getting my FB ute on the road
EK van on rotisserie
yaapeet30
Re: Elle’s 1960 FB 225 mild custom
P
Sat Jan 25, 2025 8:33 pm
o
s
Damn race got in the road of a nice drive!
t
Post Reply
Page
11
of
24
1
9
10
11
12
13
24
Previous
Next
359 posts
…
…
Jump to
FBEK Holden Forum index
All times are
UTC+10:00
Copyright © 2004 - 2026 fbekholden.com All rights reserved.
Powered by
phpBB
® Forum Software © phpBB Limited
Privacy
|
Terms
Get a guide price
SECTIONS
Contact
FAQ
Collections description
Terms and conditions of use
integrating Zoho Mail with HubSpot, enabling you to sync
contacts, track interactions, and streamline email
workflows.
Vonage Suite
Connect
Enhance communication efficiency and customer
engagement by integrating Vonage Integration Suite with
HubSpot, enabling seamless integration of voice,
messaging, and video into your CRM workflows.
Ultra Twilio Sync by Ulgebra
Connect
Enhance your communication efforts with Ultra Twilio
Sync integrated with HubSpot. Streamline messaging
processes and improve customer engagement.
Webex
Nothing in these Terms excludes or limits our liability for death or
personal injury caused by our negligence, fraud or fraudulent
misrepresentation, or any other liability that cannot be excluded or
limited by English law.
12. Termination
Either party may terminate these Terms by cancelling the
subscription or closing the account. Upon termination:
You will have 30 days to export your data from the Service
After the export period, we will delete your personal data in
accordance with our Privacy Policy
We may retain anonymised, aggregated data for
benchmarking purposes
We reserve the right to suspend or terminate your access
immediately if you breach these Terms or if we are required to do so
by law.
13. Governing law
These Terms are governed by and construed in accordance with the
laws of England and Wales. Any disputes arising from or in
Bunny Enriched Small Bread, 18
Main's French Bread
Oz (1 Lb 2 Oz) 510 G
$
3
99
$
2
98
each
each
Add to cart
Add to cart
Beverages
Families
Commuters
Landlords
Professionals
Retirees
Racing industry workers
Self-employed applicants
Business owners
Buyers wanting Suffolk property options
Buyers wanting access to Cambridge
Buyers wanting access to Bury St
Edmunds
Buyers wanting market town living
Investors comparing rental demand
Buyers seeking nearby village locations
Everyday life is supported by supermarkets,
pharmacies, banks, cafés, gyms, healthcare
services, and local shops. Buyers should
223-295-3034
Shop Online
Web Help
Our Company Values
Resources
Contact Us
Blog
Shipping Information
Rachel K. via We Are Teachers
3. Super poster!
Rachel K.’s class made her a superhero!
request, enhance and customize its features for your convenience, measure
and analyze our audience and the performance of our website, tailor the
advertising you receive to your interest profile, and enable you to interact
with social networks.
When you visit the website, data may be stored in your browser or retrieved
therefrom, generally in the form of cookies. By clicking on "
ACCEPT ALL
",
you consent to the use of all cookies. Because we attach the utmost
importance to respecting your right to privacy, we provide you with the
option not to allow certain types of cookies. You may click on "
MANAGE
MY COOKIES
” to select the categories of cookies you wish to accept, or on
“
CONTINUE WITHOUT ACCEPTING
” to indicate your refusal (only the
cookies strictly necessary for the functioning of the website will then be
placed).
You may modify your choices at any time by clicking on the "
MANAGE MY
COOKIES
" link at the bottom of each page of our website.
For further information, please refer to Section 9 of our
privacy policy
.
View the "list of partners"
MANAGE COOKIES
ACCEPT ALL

※

__TASK PROMPT__: Copy exactly the lines from the one with "Oz (1 Lb 2 Oz) 510 G" down to the last line of the records above, and leave out everything else.

__TASK RESULT__:
Oz (1 Lb 2 Oz) 510 G
$
3
99
$
2
98
each
each
Add to cart
Add to cart
Beverages
Families
Commuters
Landlords
Professionals
Retirees
Racing industry workers
Self-employed applicants
Business owners
Buyers wanting Suffolk property options
Buyers wanting access to Cambridge
Buyers wanting access to Bury St
Edmunds
Buyers wanting market town living
Investors comparing rental demand
Buyers seeking nearby village locations
Everyday life is supported by supermarkets,
pharmacies, banks, cafés, gyms, healthcare
services, and local shops. Buyers should
223-295-3034
Shop Online
Web Help
Our Company Values
Resources
Contact Us
Blog
Shipping Information
Rachel K. via We Are Teachers
3. Super poster!
Rachel K.’s class made her a superhero!
request, enhance and customize its features for your convenience, measure
and analyze our audience and the performance of our website, tailor the
advertising you receive to your interest profile, and enable you to interact
with social networks.
When you visit the website, data may be stored in your browser or retrieved
therefrom, generally in the form of cookies. By clicking on "
ACCEPT ALL
",
you consent to the use of all cookies. Because we attach the utmost
importance to respecting your right to privacy, we provide you with the
option not to allow certain types of cookies. You may click on "
MANAGE
MY COOKIES
” to select the categories of cookies you wish to accept, or on
“
CONTINUE WITHOUT ACCEPTING
” to indicate your refusal (only the
cookies strictly necessary for the functioning of the website will then be
placed).
You may modify your choices at any time by clicking on the "
MANAGE MY
COOKIES
" link at the bottom of each page of our website.
For further information, please refer to Section 9 of our
privacy policy
.
View the "list of partners"
MANAGE COOKIES
ACCEPT ALL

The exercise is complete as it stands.